A Constituição Federal de 1988 prevê que as condutas e as atividades lesivas ao meio ambiente sujeitarão os infratores a sanções penais e administrativas, independentemente da obrigação de reparar os danos causados, impondo ao Poder Público a obrigação de defender e preservar o meio ambiente, por meio de ações preventivas ou por ações repressivas (multa administrativa, embargos, apreensão, etc.).

Fazendo cumprir a previsão constitucional foi promulgada a Lei Federal 9.605 de 12 de fevereiro de 1998, embora conhecida popular e imprecisamente por Lei dos Crimes contra o Meio Ambiente, trata de maneira simultânea e em partes diferentes do seu texto, de infrações penais e infrações administrativas, ou seja, não é exclusivamente penal, aplicando-se, sobretudo, os Capítulos I, II e III à responsabilização administrativa, no que for compatível.

No campo das infrações administrativas, o legislador apenas estabeleceu condutas genéricas consideradas ilegais, bem como o rol e limites das sanções previstas, de modo que, a especificação de cada infração administrativa foi regulamentada pelo Decreto 6.514 de 22 de julho de 2008.

De forma legalmente adequada, embora genérica, o art. 70 da Lei 9.605/98 prevê, como infração administrativa ambiental, “toda ação ou omissão que viole as regras jurídicas de uso, gozo, promoção, proteção e recuperação do meio ambiente”, e estabelece no art. 72 um rol taxativo para a imposição de sanções e a aplicação de medidas administrativas cautelares, tais como:

  1. advertência;

  2. multa simples;

  3. multa diária;

  4. apreensão dos animais produtos e subprodutos da fauna e flora e demais produtos e subprodutos objeto da infração, instrumentos, petrechos, equipamentos, veículos e embarcações de qualquer natureza utilizados na infração;

  5. destruição ou inutilização do produto; suspensão de venda e fabricação do produto;

  6. embargo de obra ou atividade e suas respectivas áreas;

  7. demolição de obra;

  8. suspensão parcial ou total das atividades; e,

  9. restritiva de direitos.

Obrigação de reparar o dano na esfera administrativa não possui previsão legal

Sem grandes esforços, nota-se que não há sanção administrativa de obrigação de reparação do dano ambiental, mas sim, previsão no § 4º do art. 21 do Decreto 6.514/08 de que a prescrição da pretensão punitiva da administração não elide a obrigação de reparar o dano ambiental.

Ou seja, diante de uma infração administrativa ambiental cuja apuração esteja prescrita, caberá ao órgão ambiental, se legitimado, promover a competente ação civil para reparação do dano.

Dados registrados:
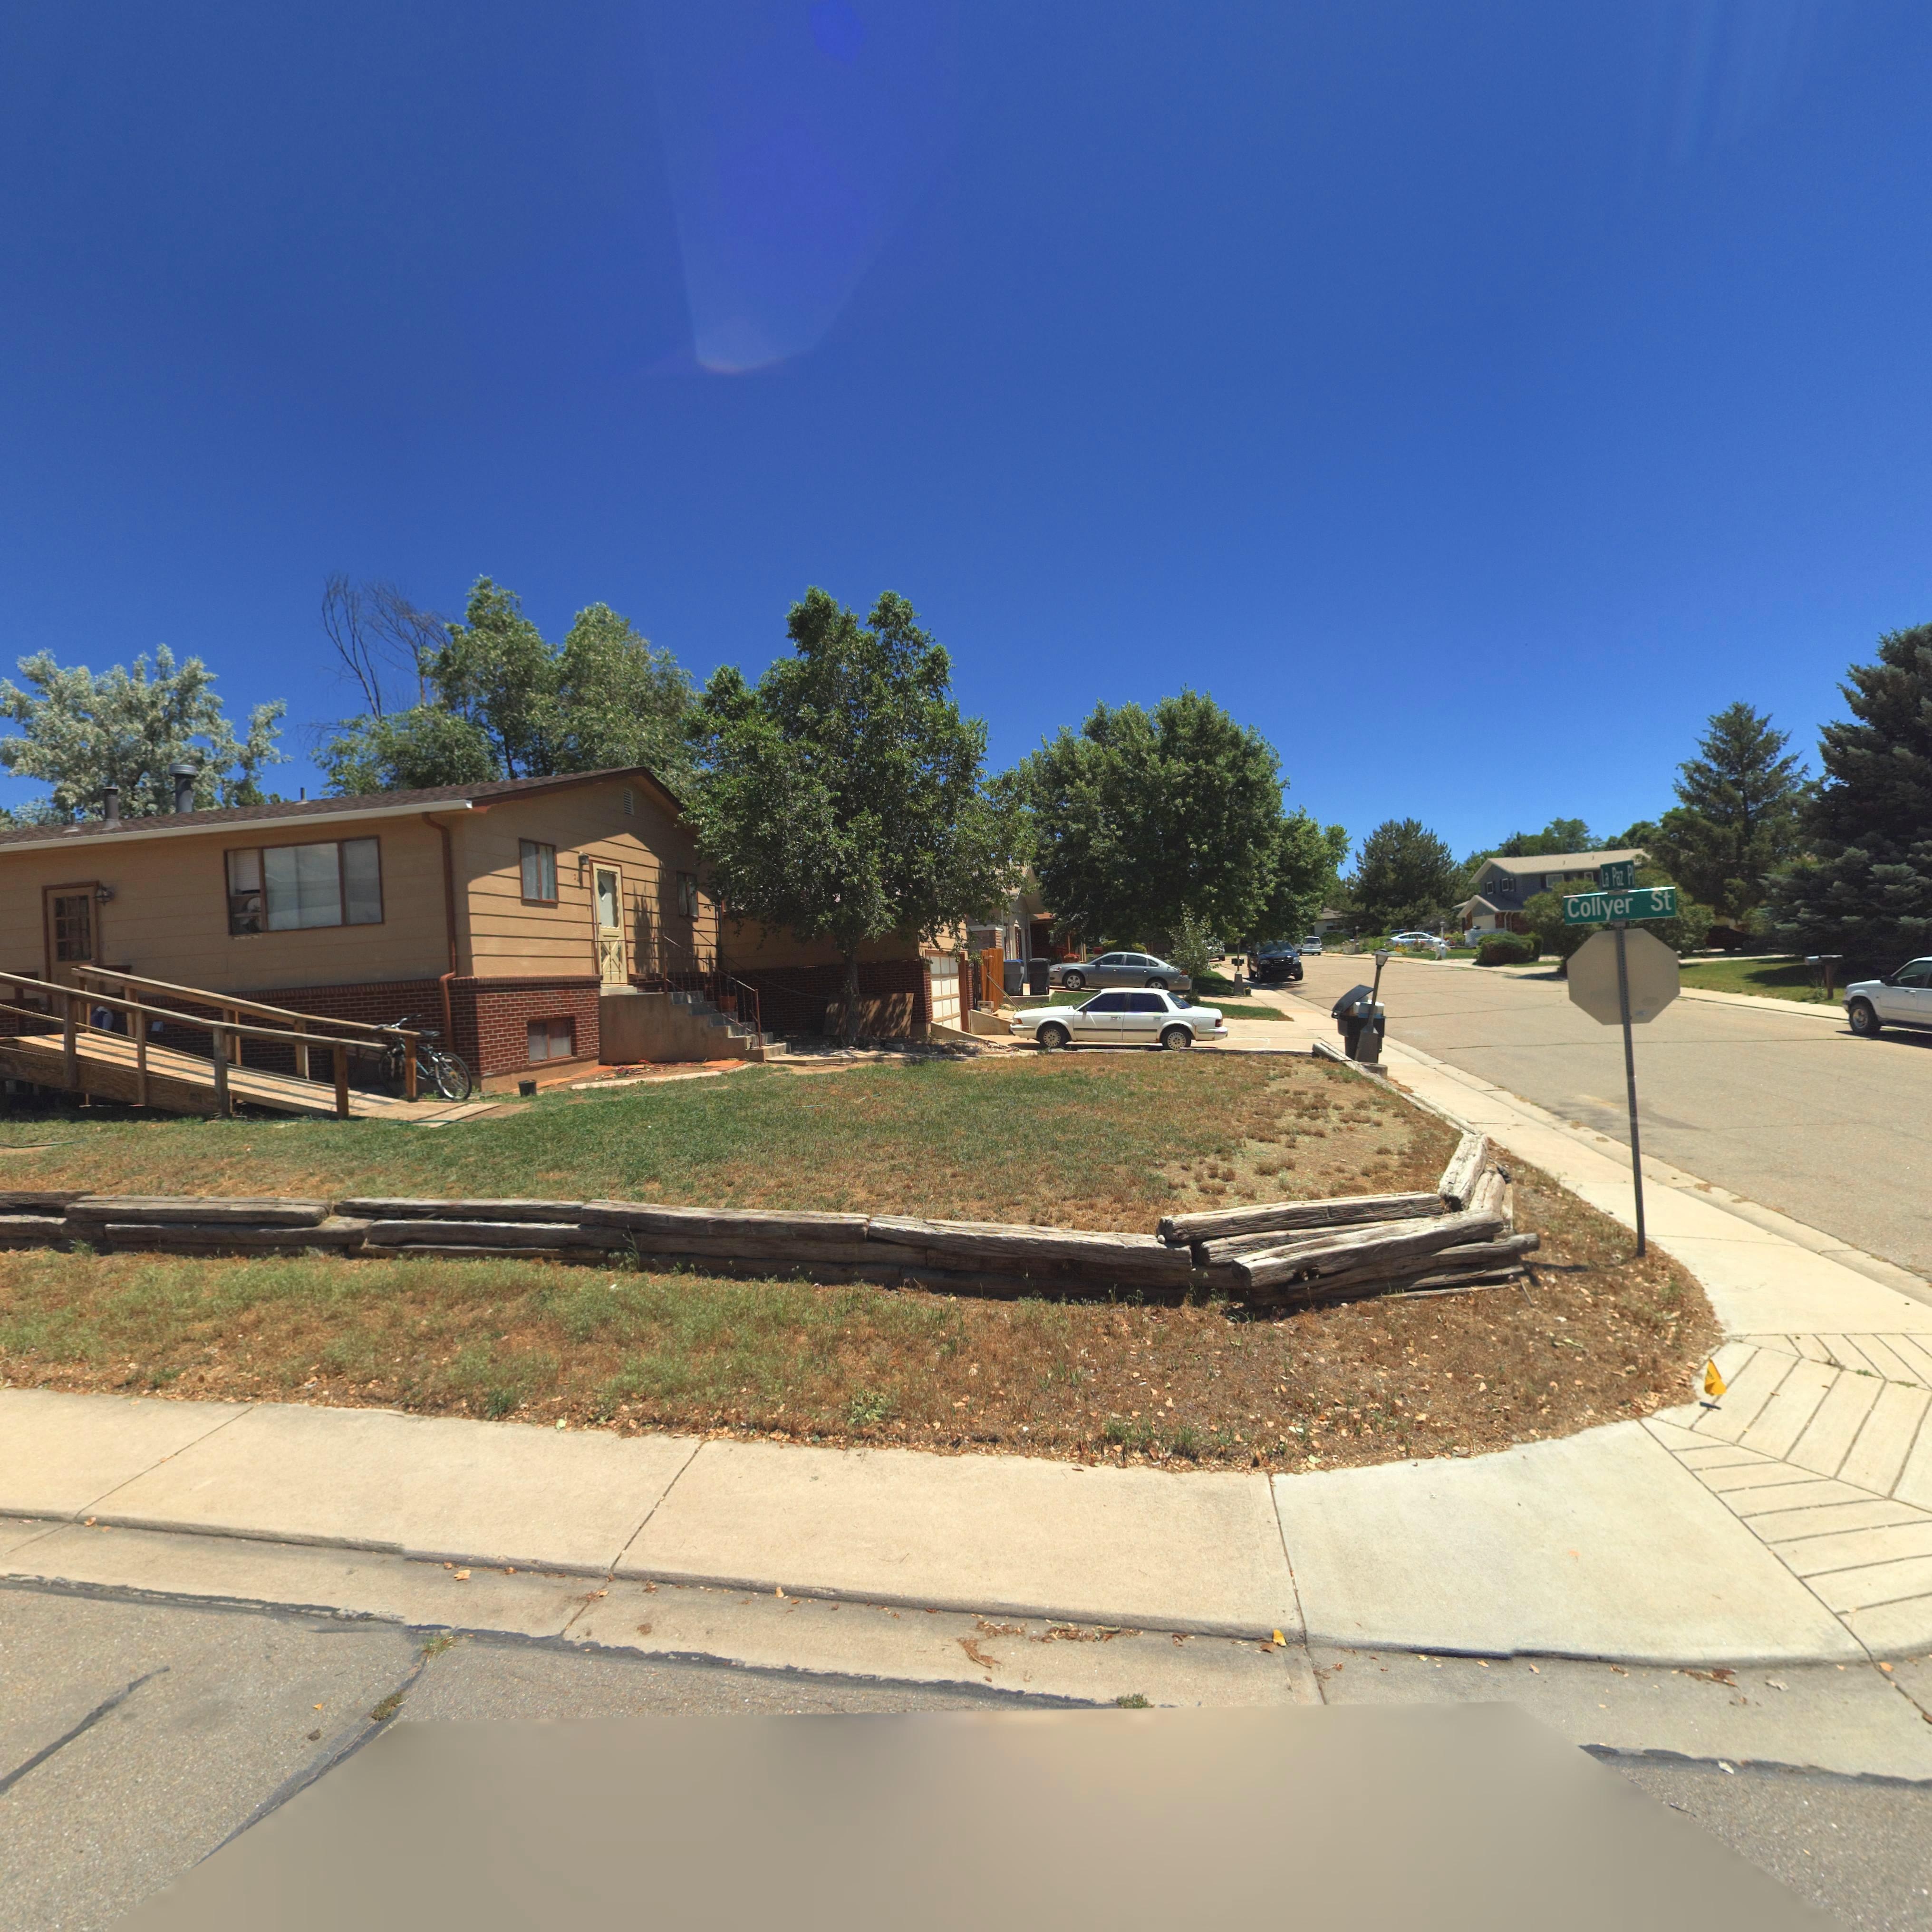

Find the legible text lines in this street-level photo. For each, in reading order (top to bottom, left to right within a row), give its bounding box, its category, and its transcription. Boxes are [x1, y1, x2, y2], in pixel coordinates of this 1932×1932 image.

Tarefa proposta: De acordo com o trecho sobre infrações ambientais, por que a denominação "Lei dos Crimes contra o Meio Ambiente", dada popularmente à Lei 9.605/98, é considerada imprecisa? Responda em uma ou duas frases.

Resolução: Porque a lei não é exclusivamente penal. Ela trata, de maneira simultânea e em partes diferentes do seu texto, de infrações penais e de infrações administrativas, e seus Capítulos I, II e III se aplicam sobretudo à responsabilização administrativa, no que for compatível.